◆ Data provided ◆
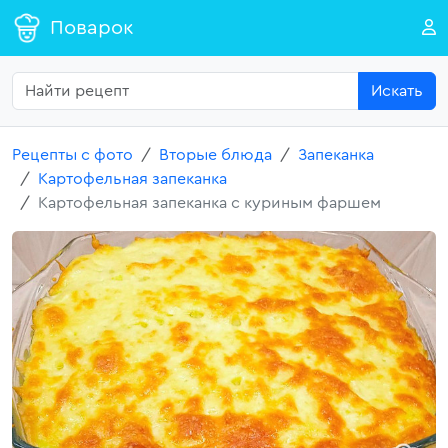
Поварок
Искать
Рецепты с фото
Вторые блюда
Запеканка
Картофельная запеканка
Картофельная запеканка с куриным фаршем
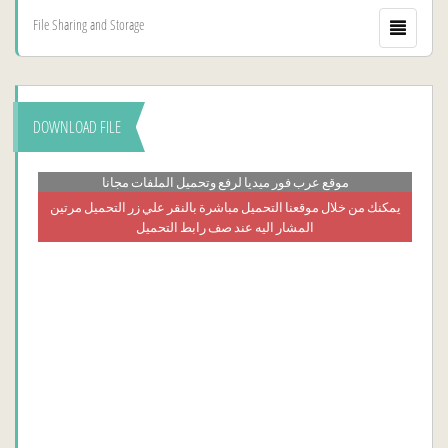
File Sharing and Storage
DOWNLOAD FILE
موقع عرب فور ميديا لرفع وتحميل الملفات مجانا
يمكنك من خلال موقعنا التحميل مباشرة بالنقر علي زر التحميل مرتين
المشار اليه عند صف رابط التحميل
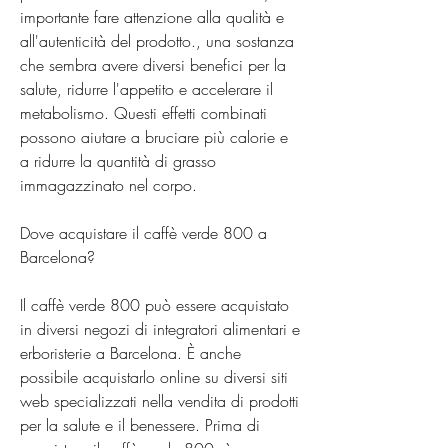
importante fare attenzione alla qualità e 
all'autenticità del prodotto., una sostanza 
che sembra avere diversi benefici per la 
salute, ridurre l'appetito e accelerare il 
metabolismo. Questi effetti combinati 
possono aiutare a bruciare più calorie e 
a ridurre la quantità di grasso 
immagazzinato nel corpo.
Dove acquistare il caffè verde 800 a 
Barcelona?
Il caffè verde 800 può essere acquistato 
in diversi negozi di integratori alimentari e 
erboristerie a Barcelona. È anche 
possibile acquistarlo online su diversi siti 
web specializzati nella vendita di prodotti 
per la salute e il benessere. Prima di 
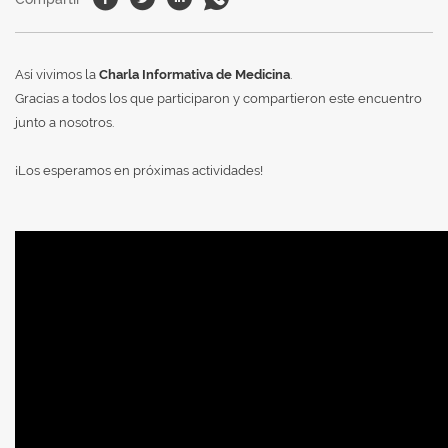
Así vivimos la
Charla Informativa de Medicina
.
Gracias a todos los que participaron y compartieron este encuentro
junto a nosotros.
¡Los esperamos en próximas actividades!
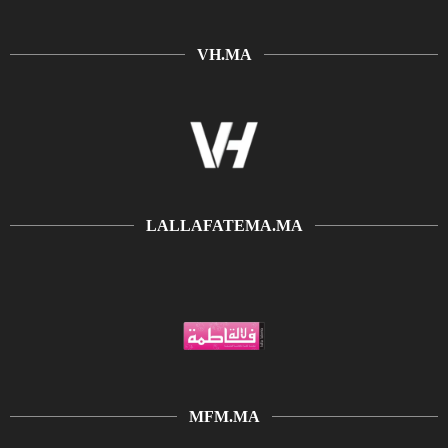
VH.MA
LALLAFATEMA.MA
MFM.MA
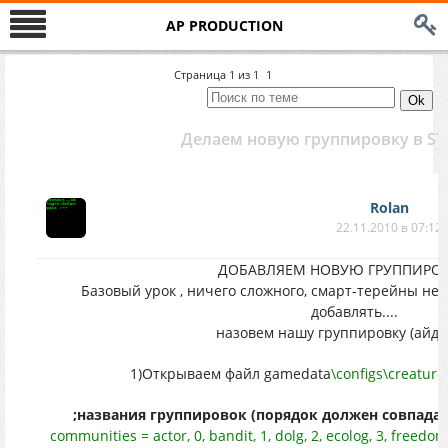
AP PRODUCTION
Страница
1
из
1
1
Делаем новую группировку в ST
Rolan
22.11.2010 в 07:12
ДОБАВЛЯЕМ НОВУЮ ГРУППИРОВ
Базовый урок , ничего сложного, смарт-терейны не 
добавлять....
назовем нашу группировку (айди
1)Открываем файл gamedata
\configs\creature
;названия группировок (порядок должен совпадать 
communities = actor, 0, bandit, 1, dolg, 2, ecolog, 3, freedom, 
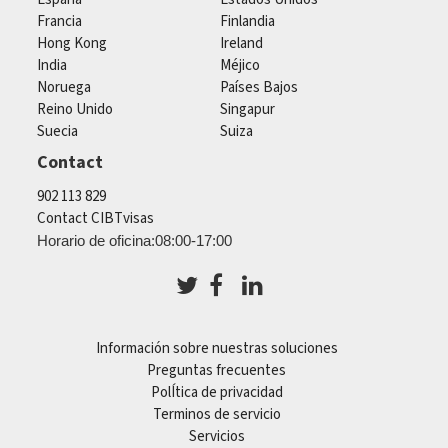
Francia
Finlandia
Hong Kong
Ireland
India
Méjico
Noruega
Países Bajos
Reino Unido
Singapur
Suecia
Suiza
Contact
902 113 829
Contact CIBTvisas
Horario de oficina:08:00-17:00
Información sobre nuestras soluciones
Preguntas frecuentes
PolÍtica de privacidad
Terminos de servicio
Servicios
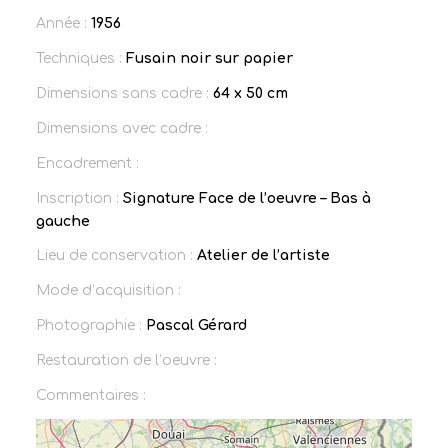
Année :
1956
Techniques :
Fusain noir sur papier
Dimensions sans cadre :
64 x 50 cm
Dimensions avec cadre :
Encadrement :
Inscription :
Signature Face de l’oeuvre – Bas à
gauche
Lieu de conservation :
Atelier de l’artiste
Mode d’acquisition :
Photographie :
Pascal Gérard
Restauration de l’oeuvre :
Commentaires :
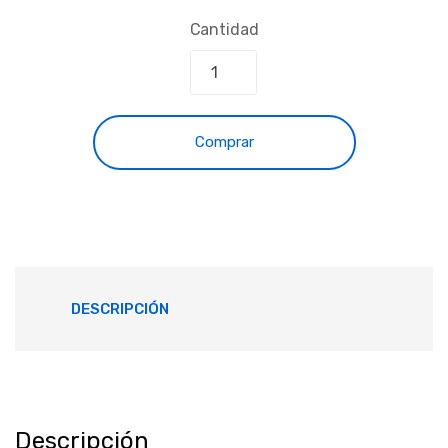
Cantidad
Comprar
DESCRIPCIÓN
Descripción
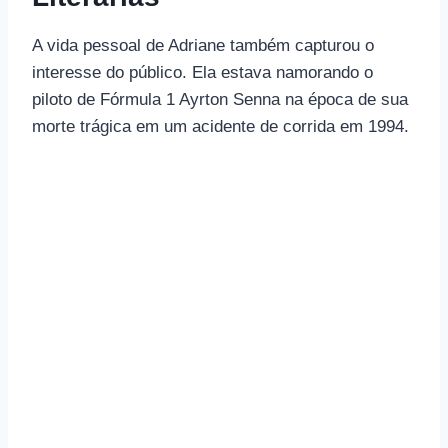
A vida pessoal de Adriane também capturou o
interesse do público. Ela estava namorando o
piloto de Fórmula 1 Ayrton Senna na época de sua
morte trágica em um acidente de corrida em 1994.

◆ Problem details ◆
Print the whole listing again exactly, please. No pictures.

◆ Answer section ◆
Поварок
Искать
Рецепты с фото
Вторые блюда
Запеканка
Картофельная запеканка
Картофельная запеканка с куриным фаршем
File Sharing and Storage
DOWNLOAD FILE
موقع عرب فور ميديا لرفع وتحميل الملفات مجانا
يمكنك من خلال موقعنا التحميل مباشرة بالنقر علي زر التحميل مرتين
المشار اليه عند صف رابط التحميل
importante fare attenzione alla qualità e 
all'autenticità del prodotto., una sostanza 
che sembra avere diversi benefici per la 
salute, ridurre l'appetito e accelerare il 
metabolismo. Questi effetti combinati 
possono aiutare a bruciare più calorie e 
a ridurre la quantità di grasso 
immagazzinato nel corpo.
Dove acquistare il caffè verde 800 a 
Barcelona?
Il caffè verde 800 può essere acquistato 
in diversi negozi di integratori alimentari e 
erboristerie a Barcelona. È anche 
possibile acquistarlo online su diversi siti 
web specializzati nella vendita di prodotti 
per la salute e il benessere. Prima di 
Así vivimos la
Charla Informativa de Medicina
.
Gracias a todos los que participaron y compartieron este encuentro
junto a nosotros.
¡Los esperamos en próximas actividades!
VH.MA
LALLAFATEMA.MA
MFM.MA
AP PRODUCTION
Страница
1
из
1
1
Делаем новую группировку в ST
Rolan
22.11.2010 в 07:12
ДОБАВЛЯЕМ НОВУЮ ГРУППИРОВ
Базовый урок , ничего сложного, смарт-терейны не 
добавлять....
назовем нашу группировку (айди
1)Открываем файл gamedata
\configs\creature
;названия группировок (порядок должен совпадать 
communities = actor, 0, bandit, 1, dolg, 2, ecolog, 3, freedom, 
Francia
Finlandia
Hong Kong
Ireland
India
Méjico
Noruega
Países Bajos
Reino Unido
Singapur
Suecia
Suiza
Contact
902 113 829
Contact CIBTvisas
Horario de oficina:08:00-17:00
Información sobre nuestras soluciones
Preguntas frecuentes
PolÍtica de privacidad
Terminos de servicio
Servicios
Année :
1956
Techniques :
Fusain noir sur papier
Dimensions sans cadre :
64 x 50 cm
Dimensions avec cadre :
Encadrement :
Inscription :
Signature Face de l’oeuvre – Bas à
gauche
Lieu de conservation :
Atelier de l’artiste
Mode d’acquisition :
Photographie :
Pascal Gérard
Restauration de l’oeuvre :
Commentaires :
Cantidad
Comprar
DESCRIPCIÓN
Descripción
A vida pessoal de Adriane também capturou o
interesse do público. Ela estava namorando o
piloto de Fórmula 1 Ayrton Senna na época de sua
morte trágica em um acidente de corrida em 1994.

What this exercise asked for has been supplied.